My calendar for March 2018


Outta the fog. (Photo by BobbaLew.)

—“How come so many like this picture?” I ask. (Seven so far.)
The March 2018 entry in my calendar is an eastbound Norfolk Southern freight on Track Two tiptoeing out of the fog atop Allegheny Mountain.
It just exited two-track Allegheny tunnel atop the summit. Track Three, which is only westbound, is just next to it. Track One, eastbound only, is up on the embankment in the left of the photograph. Track Two can be either direction.
Track One uses New Portage tunnel, which is slightly higher than Pennsy’s original tunnel. Pennsy got New Portage when they obtained PA’s Public-Works System, a combination canal with portage railroad over Allegheny Mountain.
PA abandoned Public-Works as too cumbersome and slow. It was originally meant to compete with NY’s Erie Canal. New Portage Railroad and its tunnel were built to circumvent the original portage railroad, which had inclined-planes.
Pennsy could use New Portage tunnel as an added summit tunnel. The railroad was pulled up, but then re-tracked to give Pennsy additional trackage across the mountain. Pennsy also built a connector between its original alignment and the New Portage railroad alignment. That trackage was abandoned again, and its right-of-way cut by highway construction.
Track One crosses that abandoned connector via a bridge barely visible. Pennsy also had to ramp up to that bridge and New Portage tunnel. That ramp is known as “The Slide,” and is 2.28%, steeper than the original Pennsy which was 1.75-1.8%. Trains only go down “The Slide.”
This fog picture is not what I intended. I try to run melting snow in March, but I couldn’t find the original camera-chip that had the picture I wanted.
I made CDs of my earliest chips, but stopped years ago when I realized I could just save the chips. Beyond that my computer hard-drive, at 500 gig, is so big it could easily swallow the hundreds of image-files my brother-and-I shoot in a single train-chase.
And those image-files are all 300 pixels-per-inch = quite large. 15-20 train-chases so far, and I’m only at 25% hard-drive capacity. And that includes lots more than just train pics.
Save away, baby! And I also have a 500-gig external backup — and I’ve used it to retrieve what was lost from this rig itself.
“I really like that train poking out of the fog.”
My brother-and-I drove down from the summit on a twisting single-lane dirt-track. It’s a marked public road to a cemetery at a long-abandoned coal-mining camp. For some distance the dirt-track is right next to the railroad. We’d been there before, but never in fog.
“What are we gonna do with this?” I asked.
“Just shaddup-and-shoot,” my brother said. The train pictured was coming; it called out “UN” before entering the summit-tunnel.
We both shot, but mine was slightly better. If my brother’s was better I’d use his. A dumb picture to my mind, but everyone likes it. They’d probably like it more than what I wanted to use. Not bad for fog, so I’ll think about it.

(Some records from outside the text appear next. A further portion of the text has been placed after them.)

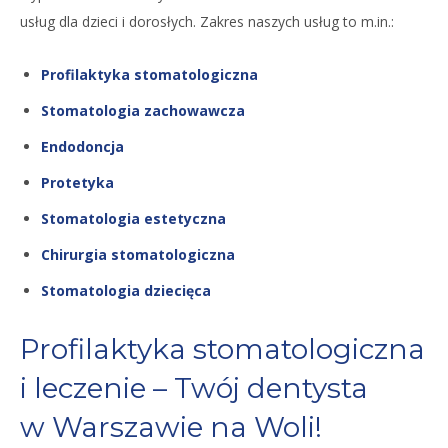
usług dla dzieci i dorosłych. Zakres naszych usług to m.in.:
Profilaktyka stomatologiczna
Stomatologia zachowawcza
Endodoncja
Protetyka
Stomatologia estetyczna
Chirurgia stomatologiczna
Stomatologia dziecięca
Profilaktyka stomatologiczna
i leczenie – Twój dentysta
w Warszawie na Woli!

• “UN” are the telegraph call-letters of an interlocking where a signal is. The “UN” interlocking is where a loop-track atop the mountain connected back to Track One. Helper-locomotives could help a train up The Hill, uncouple at the summit, then use the loop to go back down the mountain for another help. That’s rarely done any more. Helpers stay on back down The Hill to help hold back a descending train with dynamic braking.